((
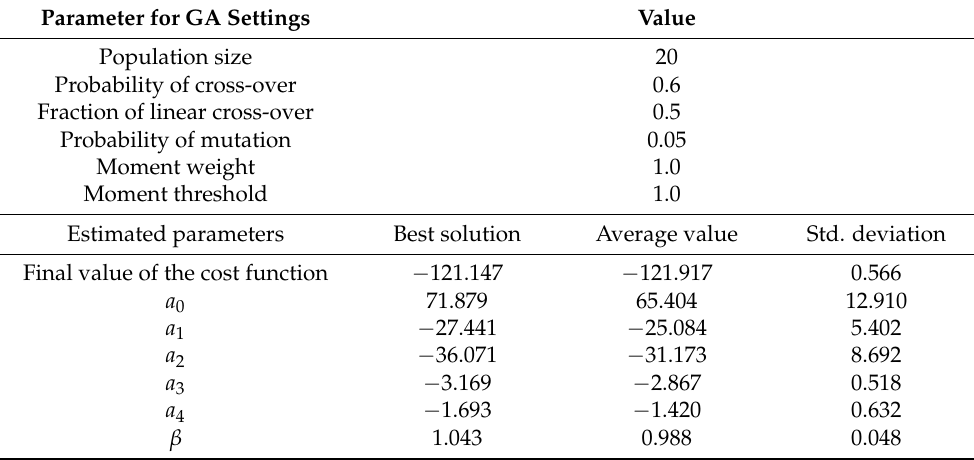
Table 7. Summary of the LRM for the fatigue life of the spruce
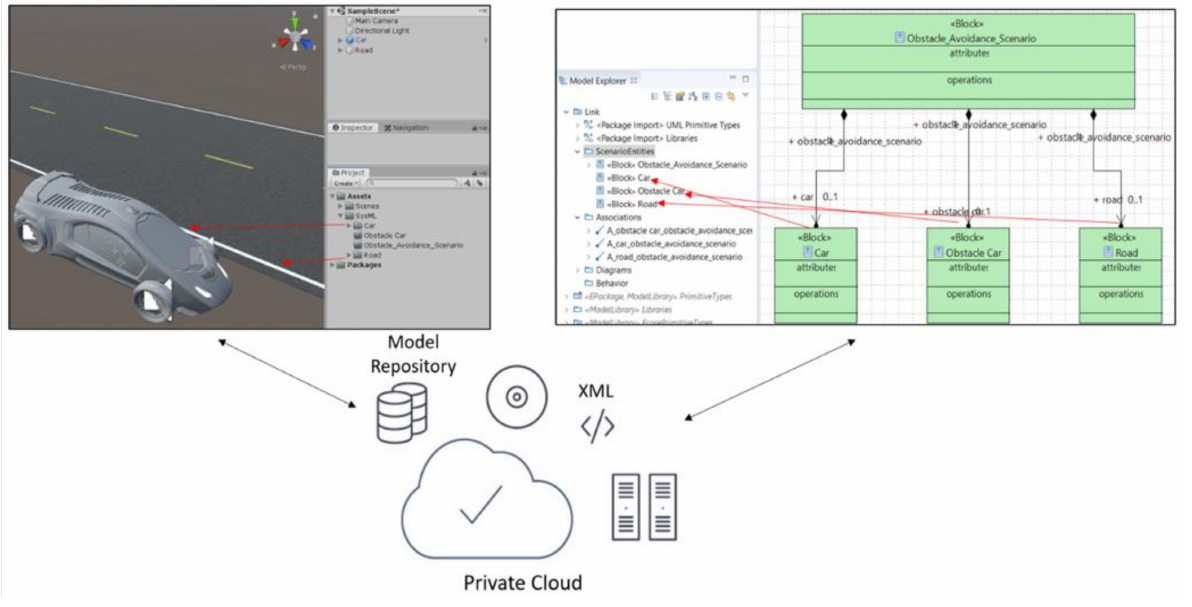
Figure 13. SysML to 3D virtual simulation mapping.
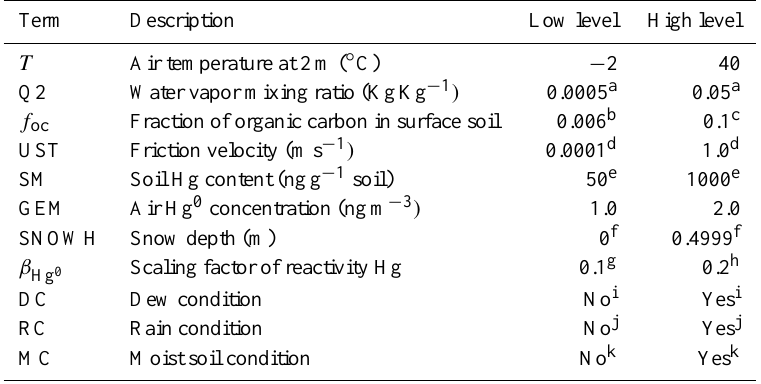
Table 3. Examined model variables and the experimental levels of factorial design for air–soil exchange over sparsely vegetated land, bare ground tundra and snow/ice surfaces.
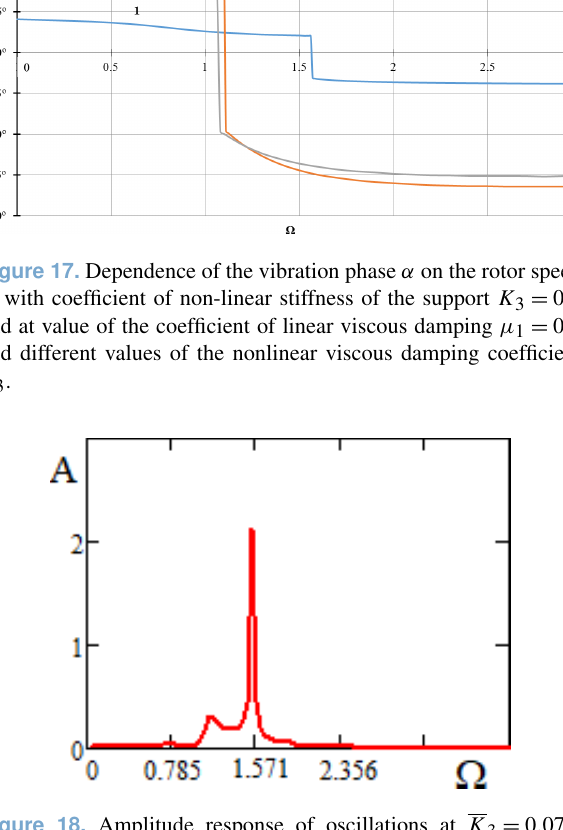
Figure 18. Amplitude response of oscillations at K 3 = 0 . 075, µ 1 = 0 . 09, µ 3 =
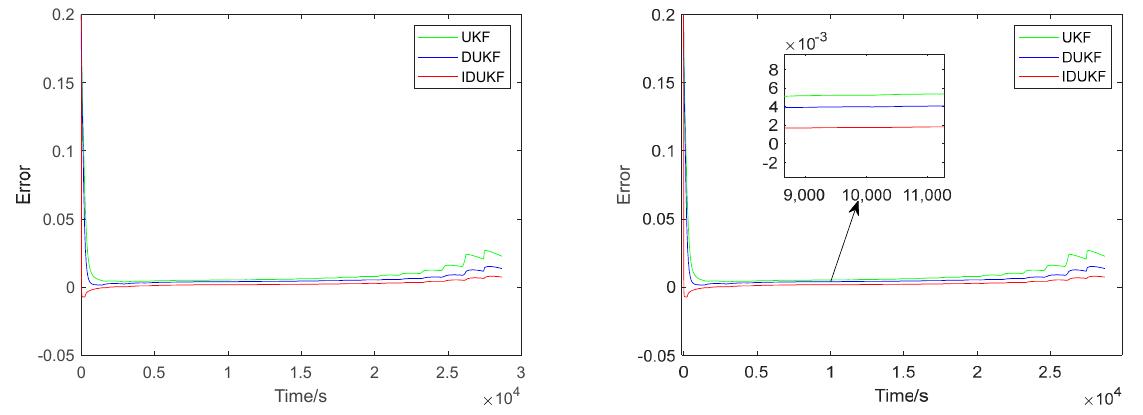
Figure 15. The error curves in the CCPC tests.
))
Task directions: Where a picture appears, skip it; repeat everything else in the data exactly.

Result of the task:
Table 7. Summary of the LRM for the fatigue life of the spruce
Figure 13. SysML to 3D virtual simulation mapping.
Table 3. Examined model variables and the experimental levels of factorial design for air–soil exchange over sparsely vegetated land, bare ground tundra and snow/ice surfaces.
Figure 18. Amplitude response of oscillations at K 3 = 0 . 075, µ 1 = 0 . 09, µ 3 =
Figure 15. The error curves in the CCPC tests.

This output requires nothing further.